*** DATA FOR THIS TASK ***
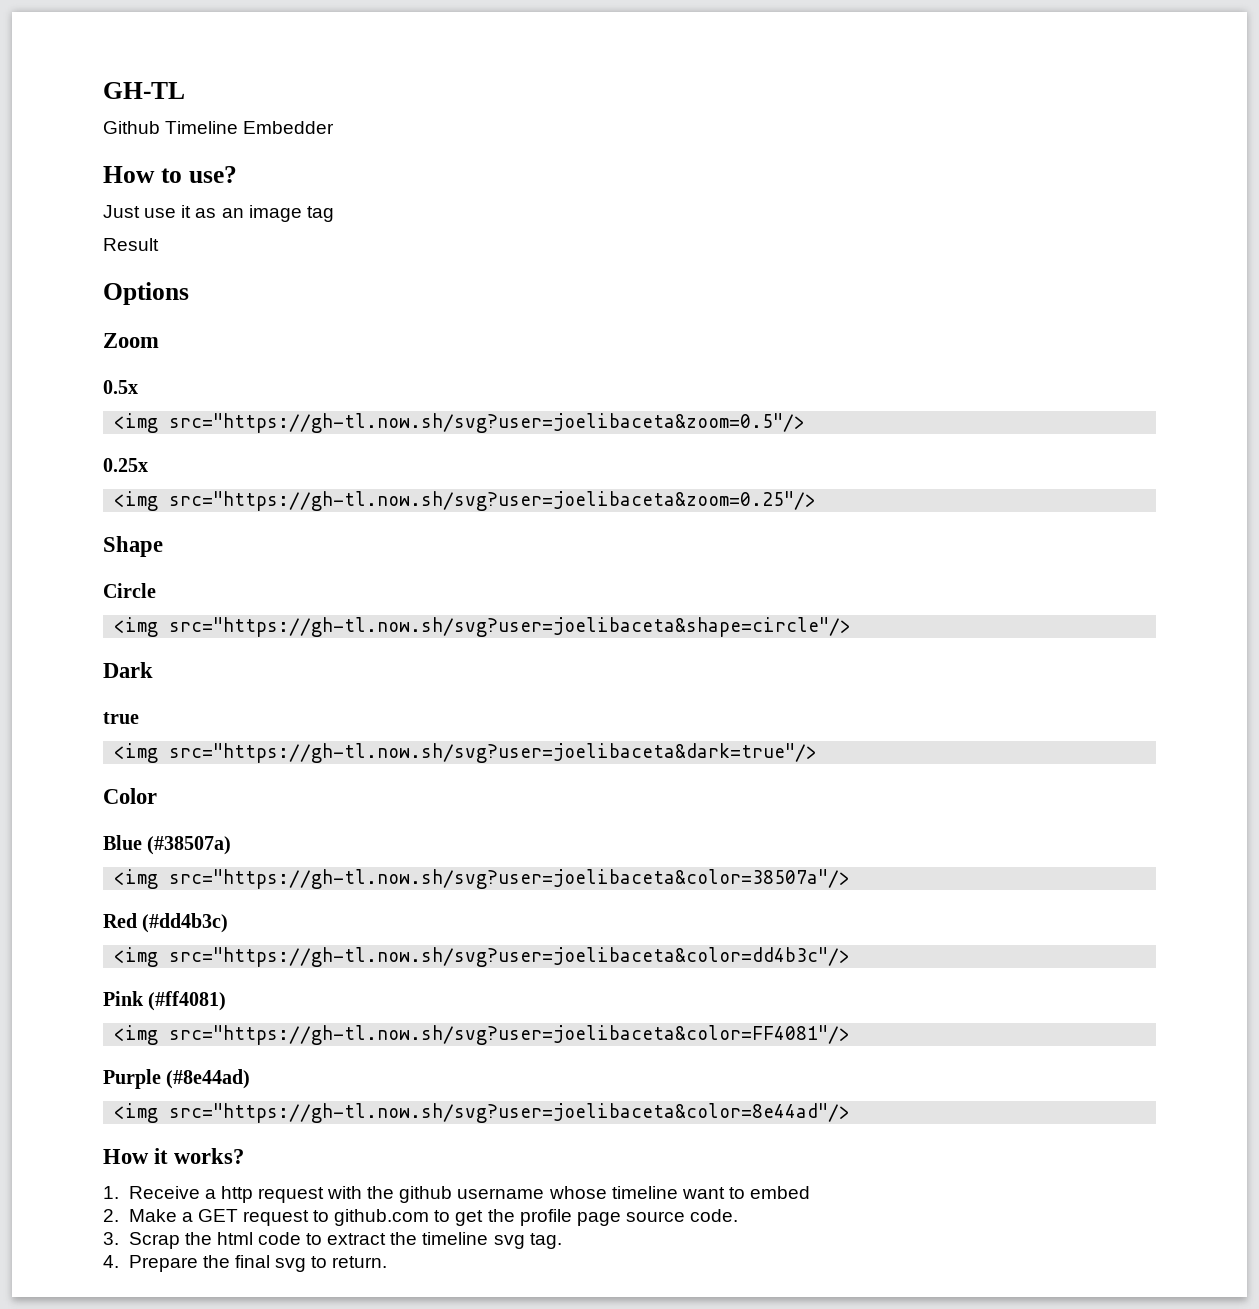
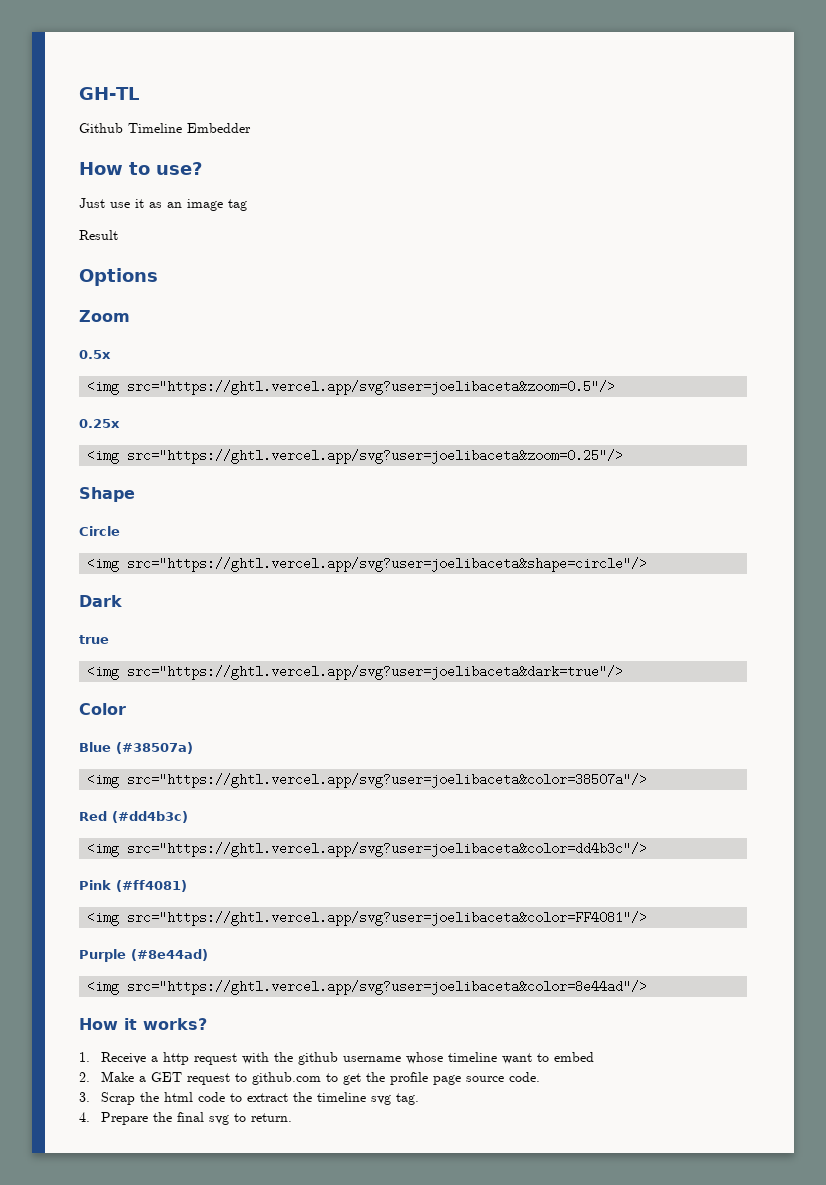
[169,413,806,433] src="https://gh-tl.now.sh/svg?user=joelibaceta&zoom=0.5"/> -> [127,380,616,395] src="https://ghtl.vercel.app/svg?user=joelibaceta&zoom=0.5"/>
[169,491,817,511] src="https://gh-tl.now.sh/svg?user=joelibaceta&zoom=0.25"/> -> [127,449,624,464] src="https://ghtl.vercel.app/svg?user=joelibaceta&zoom=0.25"/>
[169,617,852,637] src="https://gh-tl.now.sh/svg?user=joelibaceta&shape=circle"/> -> [127,557,648,572] src="https://ghtl.vercel.app/svg?user=joelibaceta&shape=circle"/>
[169,743,818,763] src="https://gh-tl.now.sh/svg?user=joelibaceta&dark=true"/> -> [127,665,624,680] src="https://ghtl.vercel.app/svg?user=joelibaceta&dark=true"/>
[169,869,851,889] src="https://gh-tl.now.sh/svg?user=joelibaceta&color=38507a"/> -> [127,773,648,788] src="https://ghtl.vercel.app/svg?user=joelibaceta&color=38507a"/>
[169,947,851,967] src="https://gh-tl.now.sh/svg?user=joelibaceta&color=dd4b3c"/> -> [127,842,648,857] src="https://ghtl.vercel.app/svg?user=joelibaceta&color=dd4b3c"/>
[169,1025,851,1045] src="https://gh-tl.now.sh/svg?user=joelibaceta&color=FF4081"/> -> [127,911,648,926] src="https://ghtl.vercel.app/svg?user=joelibaceta&color=FF4081"/>
[169,1103,851,1123] src="https://gh-tl.now.sh/svg?user=joelibaceta&color=8e44ad"/> -> [127,980,648,995] src="https://ghtl.vercel.app/svg?user=joelibaceta&color=8e44ad"/>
*** End of DATA FOR THIS TASK ***
Pull together all lines from the data that mention the word "zoom".

--- COMPLETED EXERCISE ---
[169,413,806,433] src="https://gh-tl.now.sh/svg?user=joelibaceta&zoom=0.5"/> -> [127,380,616,395] src="https://ghtl.vercel.app/svg?user=joelibaceta&zoom=0.5"/>
[169,491,817,511] src="https://gh-tl.now.sh/svg?user=joelibaceta&zoom=0.25"/> -> [127,449,624,464] src="https://ghtl.vercel.app/svg?user=joelibaceta&zoom=0.25"/>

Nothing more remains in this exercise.